He approached the challenge in the only way he knew — hands-on hard work.
“My friend taught me how to weld in my garage,” Fields said. “That was the mechanical engineering experience that I had and where I started with the rebounding machine.”
Around the same time, Fields found an opportunity to gain the business acumen he needed to launch the company through RED Labs, the UH technology startup accelerator housed within Bauer College. As part of RED Labs Class 4, he brought his vision for GRIND to life, using the resources within the coworking space to turn his startup idea into a high growth venture.
“RED Labs was amazing,” Fields said. “They took the foundation of what I wanted to do and taught me to tell my story as a player turned- mechanical-engineer-turned entrepreneur.

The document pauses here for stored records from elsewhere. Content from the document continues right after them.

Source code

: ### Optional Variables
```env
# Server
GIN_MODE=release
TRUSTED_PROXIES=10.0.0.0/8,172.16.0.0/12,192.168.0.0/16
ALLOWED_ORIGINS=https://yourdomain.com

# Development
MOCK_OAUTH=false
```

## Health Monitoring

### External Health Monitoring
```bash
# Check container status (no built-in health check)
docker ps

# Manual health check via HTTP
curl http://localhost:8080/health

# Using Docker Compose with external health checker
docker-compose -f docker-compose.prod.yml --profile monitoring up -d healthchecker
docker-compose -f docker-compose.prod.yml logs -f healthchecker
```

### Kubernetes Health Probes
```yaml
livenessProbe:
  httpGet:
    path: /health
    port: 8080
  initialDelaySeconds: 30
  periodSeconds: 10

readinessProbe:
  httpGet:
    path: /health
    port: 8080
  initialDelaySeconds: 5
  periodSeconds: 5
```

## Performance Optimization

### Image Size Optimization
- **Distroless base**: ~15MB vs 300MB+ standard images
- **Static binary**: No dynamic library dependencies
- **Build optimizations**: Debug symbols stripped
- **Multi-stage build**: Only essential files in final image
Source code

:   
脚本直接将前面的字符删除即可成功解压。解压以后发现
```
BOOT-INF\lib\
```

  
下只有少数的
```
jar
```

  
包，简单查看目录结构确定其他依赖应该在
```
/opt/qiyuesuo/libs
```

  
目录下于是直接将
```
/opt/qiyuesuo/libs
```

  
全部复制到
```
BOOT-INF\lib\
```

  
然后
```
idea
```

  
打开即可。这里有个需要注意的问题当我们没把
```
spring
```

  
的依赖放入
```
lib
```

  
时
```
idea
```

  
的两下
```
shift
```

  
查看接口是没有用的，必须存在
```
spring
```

They also gave me tons of resources to business folks in the Houston area. Without RED Labs, I wouldn’t have met my next advisors and mentors or been introduced to investors in the area or to UH students willing to be interns.”
He added: “RED Labs really helped me get off the ground and expand my resources to create a great company.”
Fields has since served as a mentor and startup advisor for RED Labs, evaluating and assisting more than 15 Houston based startup companies in need of seed capital.
And, he knows what he’s talking about — in 2021, Fields was featured on ABC’s Shark Tank, introducing his company and portable shooting machine and scoring financial backing from billionaire entrepreneur Mark Cuban and multimillionaire businesswoman Barbara Corcoran.
“My fiancé actually applied to the show without me knowing,” Fields said. “I look up, we’re in the middle of COVID-19, trying to figure out how we’re selling and marketing, and she says, ‘Hey, you got an email from Shark Tank.’”
After a six-round interview process coupled with a two-week quarantine, Fields found himself on the biggest stage of his life, facing the panel of Sharks and sharing his vision for GRIND.
“I’ve been watching the show since I was 12, 13-years-old, with my parents,” he said. “So it was a crazy experience with a ton of surprises, but now our investors have helped us to get our name out there, and they give us a ton of resources. But overall, it’s my responsibility to make the company go.”
As Fields takes GRIND to new heights, he sees the opportunity to carve out a place in the sports technology landscape.
“I’ve always seen GRIND as a company that lasts 100-plus years,” he said. “We want to create amazing, beautiful hardware and software products for athletes and kids, not because we’re worried about making the most money but because we want to change their lives.”